Fred,  a long-time acquaintance, told me he credited The Habit of Doing One More with changing his life in ways he never imagined possible.

He first learned of The Habit of Doing One More from his high school football coach who drilled this habit into the minds of those young players at every practice. Whatever drill was in play he always insisted on “just one more” before moving on to the next thing.

That was many years ago and Fred had long forgotten the remarkable gains to be had by just doing one more.

Thirty years passed since his last football practice and Fred’s weight had grown by approximately 5 pounds for each of those years. He reached the point where everything was difficult and painful and his family doctor informed him that, based on family history, continuing his current lifestyle would almost assuredly land him in a hospital or, worse, a grave.

At age 47 Fred came to the sad realization that massive change in his lifestyle was no longer optional. He committed to walking at least 20 minutes a day and quickly learned, to his horror, that walking once around the entire block where he lived left him fatigued and breathless.

By the third or fourth day as he was completing his walk and was just about to enter his home, Coach Joel’s voice bounded into his head urging him to do “just one more.”

Fred was exhausted and his legs felt as if they were on fire and yet the moment he heard Coach Joel’s voice the memories of those glory football days flooded through him and, as dead tired as he felt, he forced himself to walk around the block one more time.

And thus was born a new habit. As the days turn into weeks and then into months Fred set out each day on his walk, increasing the distance every few days.

And regardless of how far he had walked, even after his daily outing was exceeding 5 miles, he would, upon his return, do just one more around the block for Coach Joel.

At the same time, he began a disciplined eating routine. Initially he committed to following that program for three weeks before allowing himself a few days reprieve while simultaneously treating himself to some of his old favourites.

Strangely though, at the end of the first three weeks as he was contemplating how best to reward himself for a job well done he once again heard Coach Joel’s voice reminding him to do just one more.

And so he decided to stay on the program for one more week and yet somehow at the end of that week he convinced himself to do one more week and then one more week and, in between doing one more week and walking around the block one more time, he also pushed himself to do one more of everything else he was doing.

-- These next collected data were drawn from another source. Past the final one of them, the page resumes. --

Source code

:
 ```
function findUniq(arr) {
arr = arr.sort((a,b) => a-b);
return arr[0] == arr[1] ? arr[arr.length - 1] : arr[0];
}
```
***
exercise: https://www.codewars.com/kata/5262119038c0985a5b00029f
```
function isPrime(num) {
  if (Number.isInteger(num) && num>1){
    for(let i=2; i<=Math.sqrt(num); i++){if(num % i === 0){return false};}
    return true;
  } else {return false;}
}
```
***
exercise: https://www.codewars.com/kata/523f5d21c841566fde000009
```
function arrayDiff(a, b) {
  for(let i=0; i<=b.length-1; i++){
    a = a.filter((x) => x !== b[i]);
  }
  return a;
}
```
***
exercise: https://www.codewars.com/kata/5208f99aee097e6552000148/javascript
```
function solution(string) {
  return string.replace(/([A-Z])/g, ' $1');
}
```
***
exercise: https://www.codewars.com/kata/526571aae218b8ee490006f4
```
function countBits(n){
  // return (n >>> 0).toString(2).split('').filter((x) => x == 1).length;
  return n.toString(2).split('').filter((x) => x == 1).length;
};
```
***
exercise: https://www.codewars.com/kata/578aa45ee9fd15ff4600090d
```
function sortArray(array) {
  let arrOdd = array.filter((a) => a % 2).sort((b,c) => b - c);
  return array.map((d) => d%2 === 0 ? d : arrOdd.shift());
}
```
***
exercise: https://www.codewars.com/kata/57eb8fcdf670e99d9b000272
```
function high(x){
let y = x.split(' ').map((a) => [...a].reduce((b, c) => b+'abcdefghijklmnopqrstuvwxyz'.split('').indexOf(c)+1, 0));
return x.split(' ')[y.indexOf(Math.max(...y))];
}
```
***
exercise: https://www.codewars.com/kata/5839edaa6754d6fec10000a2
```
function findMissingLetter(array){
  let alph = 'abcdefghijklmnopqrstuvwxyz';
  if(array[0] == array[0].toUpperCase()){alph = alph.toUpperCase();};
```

Nine months after he began Fred stepped on a scale and discovered, to his delight, that The Habit of Doing One More had greatly assisted him in removing just under 120 pounds from his frame.

And he felt fantastic and energetic and healthy and, in his own words, “my coat was shining for the first time in years.”

Since then Fred has adopted The Habit of Doing One More into everything he does. When a customer turns him down he never leaves without making one more attempt to close the sale.

When negotiating over the price of a new car his “one more offer” allowed him to save an additional $1200 off the price, and whenever he is in disagreement or at odds with anyone he always makes one more attempt at reconciliation.

Fred chuckles as he tells of how The Habit of Doing One More extended into spending a little more time – one extra minute twice a day – brushing his teeth and how this activity translated in into his dentist complimenting him on his dental health.

It may not seem like much to do “just one more,” but Fred is an enthusiastic advocate for what he describes as something that takes so little time and produces such enormous benefits.

Perhaps we should all consider gift wrapping The Habit of Doing One More and presenting it to ourselves on Christmas morning.

It may well turn out to be the most valuable gift we have ever received.

Let’s make a habit of meeting like this.